American volunteers, Jim and Steve, wrote to us about their ‘bucket list’ volunteering trip to Africa and how it turned into absolutely the trip of a lifetime. We asked them to share their experiences, and give us their reasons why they recommend volunteering for mature travellers to Africa. They also wrote a blog about their time on the two projects, which we will share soon!
“This past August, I and a friend spent 4 weeks volunteering on two Conservation Travel Africa programs. We are both in our early 70’s and were a little apprehensive about our ability to do the physical work needed, and about traveling on our own through counties with political and cultural differences, very different from any we ever experienced. Here is our experience with some advice to make your trip run smoothly.
“First, a little background. This was my ‘bucket list’ trip. I’ve been an African elephant lover since I was a teenager; reading dozens of books and collecting hundreds of prints, statues, carvings, etc. My objectives were to experience them in the wild and, to the extent possible, interact with them on a personal level (i.e., touching). Working with Morgan, I chose the Tembe Elephant Park in South Africa and Imire Rhino Conservancy in Zimbabwe.
“While my observations and experience are specific to these two conservation programs, I suspect they would apply to any of the CTA programs.
- Read and re-read all of the literature for the program(s) you’re interested in.
- Believe what you read. When they say “bring clothing that you can layer – it can be cold riding in the back of the truck in the early morning” believe it.
- If the program literature is unclear or doesn’t address a particular question you have, ask your travel coordinator. Morgan was very patient answering my dozens of questions in the months before our trip. The net result was a perfect trip with no surprises.
- Get all of the recommended vaccinations for the countries you’ll be visiting. Start early as some vaccinations require multiple shots. This can be expensive and may require multiple trips, but consider the alternatives.
- Some programs are more physical than others. Tembe work was mostly radio tracking, recording results, and observation from the back of a pickup. However the days were long (often on the road at 4:30am and finishing around 7:00pm). Imire, on the other hand, was much more physical with daily work sessions (around 3 hours) that contribute to upkeep and improvement of the conservancy (one project was to help build a bridge over a stream), lots of walking (learning how to track a black rhino and line walking the bush along a pond looking for poaching snares). Know that you can always opt out of any activity that is too physical for you or you are just too tired to do.

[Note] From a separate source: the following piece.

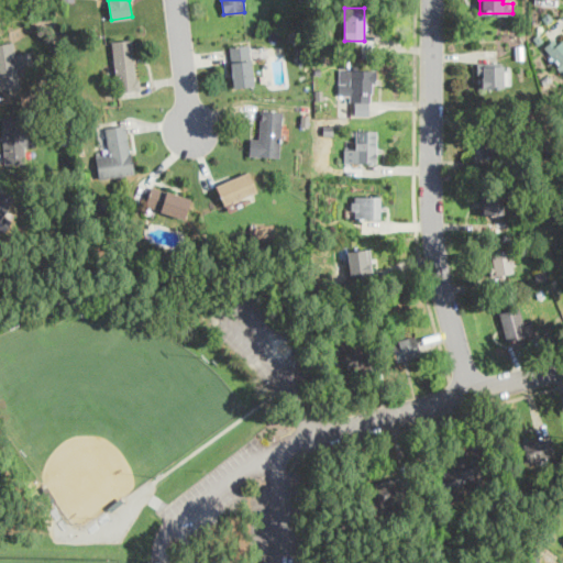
[(543,48),(562,69),(562,34),(561,32),(543,48)]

Having said that, realize that some of the best animal encounters can happen while traveling to or from these working sessions.
- Pack any and all OTC and first-aid medications that you may need. Many of the medications we take for granted at home are not available at or near these program sites. The ones you are most like to need are pain reliever for sore muscles and an antibiotic cream and bandages for cuts and scrapes. I packed a full blown travel first aid kit that, fortunately, I never used.
- Know that your follow volunteers will, mostly likely, be younger (in the 2 weeks we were at Imire, three of the volunteers were 17 years old). Befriend them and take an interest in their home country. It can be a real learning experience. Be yourself but don’t try to parent them.
- Money. On our two programs, use of credit cards and ATMs ranged from very limited to non-existent. Carrying large amounts of cash (whether USD or local currency) was a big concern for me. In Zimbabwe the USD was the preferred currency but making change could not be expected. This required me to carry lots of small denomination bills. After researching all sorts of ways to carry money while traveling (money belts to pocketed underwear) my solution was to simply put the cash in a small zippered pouch and keep it in my backpack when traveling and buried in my suitcase when on site. Both programs offered safes but I never felt to need to use them.
- Read a little about the history, culture and language(s) of the region you will be visiting. Many of the people you encounter will be native to the area and appreciate volunteers that take an interest in their daily lives. Be cautious about discussing politics.
“On a final note, if you are trying to decide between a volunteer program or a typical “safari” trip, know this:
For our long hours and physical labor we got to do and see things that are not part of luxury safaris.
- See parts of the park that are available only to rangers and researchers
- Get a good basic understanding of the animal conservation challenges of the park and Africa in general
- See nocturnal animals on early morning drives
- Work and socialize with researchers and animal experts
- Touch and feed elephants and rhinos
- Observe a 5 day old baby black rhino
- See a pride of lions that had not been seen in 18 months
- Help with the release of painted dogs in the park
- Visit a typical village in the surrounding communities to learn their lifestyles, work with school children, and distribute donated clothing and school supplies
- Get a real understanding of “TIA” (This Is Africa)
While a few weeks working with conservation specialists will never give us the in-depth knowledge they have on all the issues they face with managing and protecting the African animal ecosystem, we came away with a basic understanding of the major issues with saving species and their impact on the local communities.”